Service Opportunities at the David Geffen School of Medicine
At UCLA, there is a unique opportunity for giving students both real-world experience and the chance to serve the diverse community of Los Angeles. The David Geffen School of Medicine at UCLA fosters and encourages collaboration between medical students to engage with the underserved.
The volunteer, student-run Mobile Clinic at UCLA brings medical, law, public health, and undergraduate students out of the classroom and onto the streets, where they can provide care for those who have nowhere else to turn.

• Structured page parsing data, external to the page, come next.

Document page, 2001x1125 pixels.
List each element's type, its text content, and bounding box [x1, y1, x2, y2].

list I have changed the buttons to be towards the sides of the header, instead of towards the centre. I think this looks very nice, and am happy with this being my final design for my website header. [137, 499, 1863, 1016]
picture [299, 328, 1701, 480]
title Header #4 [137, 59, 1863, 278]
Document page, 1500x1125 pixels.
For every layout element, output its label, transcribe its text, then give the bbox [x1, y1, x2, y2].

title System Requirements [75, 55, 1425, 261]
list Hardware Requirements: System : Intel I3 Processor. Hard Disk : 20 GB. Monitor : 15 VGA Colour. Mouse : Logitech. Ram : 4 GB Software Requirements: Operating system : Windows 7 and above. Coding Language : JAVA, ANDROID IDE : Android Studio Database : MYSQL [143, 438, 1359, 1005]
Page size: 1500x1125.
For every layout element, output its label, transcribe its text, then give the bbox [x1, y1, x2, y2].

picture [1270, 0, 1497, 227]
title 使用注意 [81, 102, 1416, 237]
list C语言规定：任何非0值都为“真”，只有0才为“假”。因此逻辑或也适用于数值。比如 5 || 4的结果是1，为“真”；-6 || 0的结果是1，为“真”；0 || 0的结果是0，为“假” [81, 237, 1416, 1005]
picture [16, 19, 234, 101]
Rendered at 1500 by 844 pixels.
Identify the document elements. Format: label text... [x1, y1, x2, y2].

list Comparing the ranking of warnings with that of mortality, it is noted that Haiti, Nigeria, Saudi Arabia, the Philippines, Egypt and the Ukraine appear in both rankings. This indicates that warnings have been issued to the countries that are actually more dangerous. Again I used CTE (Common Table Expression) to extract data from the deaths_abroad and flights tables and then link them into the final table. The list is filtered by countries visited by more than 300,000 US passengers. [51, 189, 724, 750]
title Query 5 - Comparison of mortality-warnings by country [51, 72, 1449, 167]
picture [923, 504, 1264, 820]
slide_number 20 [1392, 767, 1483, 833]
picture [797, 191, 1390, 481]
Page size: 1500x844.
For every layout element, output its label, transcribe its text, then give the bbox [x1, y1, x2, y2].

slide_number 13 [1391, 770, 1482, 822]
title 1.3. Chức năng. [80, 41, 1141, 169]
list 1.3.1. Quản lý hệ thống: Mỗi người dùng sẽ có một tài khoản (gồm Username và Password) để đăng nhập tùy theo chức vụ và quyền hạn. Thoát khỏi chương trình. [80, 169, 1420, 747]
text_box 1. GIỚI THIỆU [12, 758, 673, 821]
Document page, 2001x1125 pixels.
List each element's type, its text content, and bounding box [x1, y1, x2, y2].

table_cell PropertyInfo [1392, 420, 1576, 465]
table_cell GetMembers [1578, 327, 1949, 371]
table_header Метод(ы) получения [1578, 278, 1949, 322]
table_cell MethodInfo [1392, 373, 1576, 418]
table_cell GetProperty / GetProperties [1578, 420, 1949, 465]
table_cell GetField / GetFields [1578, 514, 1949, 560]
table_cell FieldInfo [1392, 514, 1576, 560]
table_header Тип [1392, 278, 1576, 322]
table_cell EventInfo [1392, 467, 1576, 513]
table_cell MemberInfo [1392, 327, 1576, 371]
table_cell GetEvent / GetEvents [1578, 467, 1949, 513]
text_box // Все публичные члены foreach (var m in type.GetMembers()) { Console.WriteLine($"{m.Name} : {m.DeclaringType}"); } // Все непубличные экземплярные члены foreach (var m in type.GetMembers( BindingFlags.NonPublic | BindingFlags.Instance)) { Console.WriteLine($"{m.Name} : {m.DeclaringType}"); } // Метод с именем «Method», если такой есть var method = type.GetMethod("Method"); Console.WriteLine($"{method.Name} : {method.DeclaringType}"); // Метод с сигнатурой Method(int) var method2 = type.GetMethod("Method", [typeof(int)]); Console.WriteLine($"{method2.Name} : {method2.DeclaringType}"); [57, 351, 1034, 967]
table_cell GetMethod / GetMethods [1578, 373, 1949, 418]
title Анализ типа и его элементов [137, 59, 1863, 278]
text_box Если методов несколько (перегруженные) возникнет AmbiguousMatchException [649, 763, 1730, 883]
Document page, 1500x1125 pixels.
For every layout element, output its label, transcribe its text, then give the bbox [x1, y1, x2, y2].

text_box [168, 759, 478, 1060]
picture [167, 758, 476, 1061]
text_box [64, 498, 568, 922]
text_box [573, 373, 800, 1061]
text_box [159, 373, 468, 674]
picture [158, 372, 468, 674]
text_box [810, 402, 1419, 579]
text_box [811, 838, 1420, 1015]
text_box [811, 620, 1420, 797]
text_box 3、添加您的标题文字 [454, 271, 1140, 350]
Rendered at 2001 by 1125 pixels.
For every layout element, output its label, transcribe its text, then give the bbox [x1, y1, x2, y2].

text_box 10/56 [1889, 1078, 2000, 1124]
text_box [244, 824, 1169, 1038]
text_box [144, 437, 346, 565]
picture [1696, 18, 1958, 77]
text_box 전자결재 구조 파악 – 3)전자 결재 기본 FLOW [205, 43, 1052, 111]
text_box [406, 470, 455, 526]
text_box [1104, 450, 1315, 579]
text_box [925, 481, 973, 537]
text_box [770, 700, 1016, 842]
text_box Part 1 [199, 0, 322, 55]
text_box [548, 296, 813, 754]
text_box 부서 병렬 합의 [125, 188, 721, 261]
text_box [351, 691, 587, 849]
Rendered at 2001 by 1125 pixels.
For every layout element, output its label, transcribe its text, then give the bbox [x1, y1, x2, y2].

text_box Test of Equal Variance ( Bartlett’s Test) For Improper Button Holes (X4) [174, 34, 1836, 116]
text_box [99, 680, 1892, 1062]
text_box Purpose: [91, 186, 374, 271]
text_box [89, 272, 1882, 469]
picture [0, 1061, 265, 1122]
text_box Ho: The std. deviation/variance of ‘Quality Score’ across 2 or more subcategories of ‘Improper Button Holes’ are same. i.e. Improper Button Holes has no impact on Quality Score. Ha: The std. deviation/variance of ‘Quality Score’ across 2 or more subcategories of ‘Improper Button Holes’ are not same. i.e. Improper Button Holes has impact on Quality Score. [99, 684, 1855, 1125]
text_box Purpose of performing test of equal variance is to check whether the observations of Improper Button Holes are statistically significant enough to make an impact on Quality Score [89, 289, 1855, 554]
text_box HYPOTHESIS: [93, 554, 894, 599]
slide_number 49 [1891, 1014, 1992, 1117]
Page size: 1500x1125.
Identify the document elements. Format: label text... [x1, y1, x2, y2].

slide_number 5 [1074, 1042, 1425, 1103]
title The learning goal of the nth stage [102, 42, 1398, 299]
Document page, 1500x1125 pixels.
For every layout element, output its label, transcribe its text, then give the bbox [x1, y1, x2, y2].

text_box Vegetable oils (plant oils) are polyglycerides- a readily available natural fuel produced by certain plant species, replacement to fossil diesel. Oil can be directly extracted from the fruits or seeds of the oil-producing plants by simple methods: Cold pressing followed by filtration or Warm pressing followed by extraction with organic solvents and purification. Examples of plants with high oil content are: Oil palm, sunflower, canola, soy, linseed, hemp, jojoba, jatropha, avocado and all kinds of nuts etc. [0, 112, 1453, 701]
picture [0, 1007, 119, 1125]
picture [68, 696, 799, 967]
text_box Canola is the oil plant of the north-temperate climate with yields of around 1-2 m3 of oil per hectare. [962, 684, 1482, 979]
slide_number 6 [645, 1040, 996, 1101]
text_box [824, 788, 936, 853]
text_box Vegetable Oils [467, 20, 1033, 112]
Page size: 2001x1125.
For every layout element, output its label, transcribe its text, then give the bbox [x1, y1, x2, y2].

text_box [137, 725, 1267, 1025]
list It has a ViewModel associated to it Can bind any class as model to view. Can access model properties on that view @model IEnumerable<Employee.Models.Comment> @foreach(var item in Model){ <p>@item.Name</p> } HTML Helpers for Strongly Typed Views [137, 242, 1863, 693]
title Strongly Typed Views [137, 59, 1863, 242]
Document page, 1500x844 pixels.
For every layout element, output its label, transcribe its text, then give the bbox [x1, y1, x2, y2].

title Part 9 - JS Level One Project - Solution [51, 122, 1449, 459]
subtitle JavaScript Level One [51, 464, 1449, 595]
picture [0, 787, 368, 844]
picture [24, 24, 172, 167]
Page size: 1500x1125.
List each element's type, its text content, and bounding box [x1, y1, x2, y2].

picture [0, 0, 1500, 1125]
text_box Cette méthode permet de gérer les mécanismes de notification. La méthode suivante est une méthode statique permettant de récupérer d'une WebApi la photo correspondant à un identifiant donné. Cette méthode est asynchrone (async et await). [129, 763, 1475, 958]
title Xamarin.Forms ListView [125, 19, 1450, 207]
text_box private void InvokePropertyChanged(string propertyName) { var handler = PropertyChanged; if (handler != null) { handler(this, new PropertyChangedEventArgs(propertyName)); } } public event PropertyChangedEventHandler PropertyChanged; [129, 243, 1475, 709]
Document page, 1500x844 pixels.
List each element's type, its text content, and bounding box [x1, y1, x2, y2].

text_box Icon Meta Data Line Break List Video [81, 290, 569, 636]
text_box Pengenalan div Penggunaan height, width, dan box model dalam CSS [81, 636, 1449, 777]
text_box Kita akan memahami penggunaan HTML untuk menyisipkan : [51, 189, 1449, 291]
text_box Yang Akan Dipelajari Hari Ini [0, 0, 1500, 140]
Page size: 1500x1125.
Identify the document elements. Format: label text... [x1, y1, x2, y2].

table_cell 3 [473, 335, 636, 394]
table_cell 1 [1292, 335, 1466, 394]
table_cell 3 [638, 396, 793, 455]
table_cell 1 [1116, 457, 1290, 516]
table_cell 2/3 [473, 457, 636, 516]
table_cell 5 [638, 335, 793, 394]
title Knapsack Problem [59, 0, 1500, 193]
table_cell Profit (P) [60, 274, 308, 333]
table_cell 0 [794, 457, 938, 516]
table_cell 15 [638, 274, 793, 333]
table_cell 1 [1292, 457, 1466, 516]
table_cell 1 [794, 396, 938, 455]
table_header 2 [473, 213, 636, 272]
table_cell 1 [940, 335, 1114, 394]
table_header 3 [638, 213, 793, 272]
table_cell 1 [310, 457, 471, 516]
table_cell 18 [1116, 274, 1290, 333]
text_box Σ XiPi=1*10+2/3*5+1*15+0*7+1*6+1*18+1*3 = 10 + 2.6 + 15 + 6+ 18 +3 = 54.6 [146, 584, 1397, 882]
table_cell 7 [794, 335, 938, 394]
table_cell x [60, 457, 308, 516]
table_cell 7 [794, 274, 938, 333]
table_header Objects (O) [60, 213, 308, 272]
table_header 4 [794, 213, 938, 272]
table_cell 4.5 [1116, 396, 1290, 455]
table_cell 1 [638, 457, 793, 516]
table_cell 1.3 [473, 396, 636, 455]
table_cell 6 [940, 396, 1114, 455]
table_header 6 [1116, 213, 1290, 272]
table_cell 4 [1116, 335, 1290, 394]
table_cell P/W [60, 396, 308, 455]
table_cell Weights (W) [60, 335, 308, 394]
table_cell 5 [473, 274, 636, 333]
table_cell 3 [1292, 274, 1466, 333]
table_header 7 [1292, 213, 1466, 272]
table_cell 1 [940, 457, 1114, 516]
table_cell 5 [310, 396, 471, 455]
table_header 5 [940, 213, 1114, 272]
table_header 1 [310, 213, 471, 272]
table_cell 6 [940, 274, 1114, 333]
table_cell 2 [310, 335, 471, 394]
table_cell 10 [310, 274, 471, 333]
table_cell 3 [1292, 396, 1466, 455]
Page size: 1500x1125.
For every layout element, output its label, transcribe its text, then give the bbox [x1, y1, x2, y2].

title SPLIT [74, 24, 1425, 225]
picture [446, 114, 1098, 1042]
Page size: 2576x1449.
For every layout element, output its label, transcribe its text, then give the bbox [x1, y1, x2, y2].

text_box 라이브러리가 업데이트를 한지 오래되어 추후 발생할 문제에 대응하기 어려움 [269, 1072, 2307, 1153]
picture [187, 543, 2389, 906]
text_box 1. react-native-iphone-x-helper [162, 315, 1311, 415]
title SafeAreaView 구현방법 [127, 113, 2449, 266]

The Student Run Homeless Clinic (SRHC) and the Mobile Clinic Project (MCP) are sister organizations whose primary focus is to provide free health care to underserved and homeless populations of Los Angeles County. They provide an excellent firsthand experience in community-based primary care and a rich learning environment for students. There are, however, a few differences between the two organizations. First, MCP is primary supported be the UCLA Department of Public Health and the UCLA undergraduate community, whereas SRHC falls under the umbrella of the UCLA Department of Family Medicine. Second, the UCLA undergraduate community is a vital component to MCP activities. Undergraduates provide assistance with fundraising/grant writing, procuring supplies, organizing the Mobile Clinic truck, and serving as client case workers. On the other hand, SRHC is organized entirely by medical students. The experience is comparable to that of a third or fouth year ambulatory clerkship. As a result, SRHC students may receive course credit towards their medical degree by enrolling in an approved SRHC (s)elective.
UCLA Volunteers at the annual Care Harbor clinic solve small problems for the poor that could become catastrophic.
An estimated 4,000 people showed up for this year's Care Harbor free clinic held at the L.A. Sports Arena, an increase from last year's 3,000 who attended. This year, about 50 health care workers from UCLA volunteered their services. Volunteers included the ranks of Family and Sports Medicine Doctors, Medical Residents, International Medical Graduate Program participants, and UCLA students.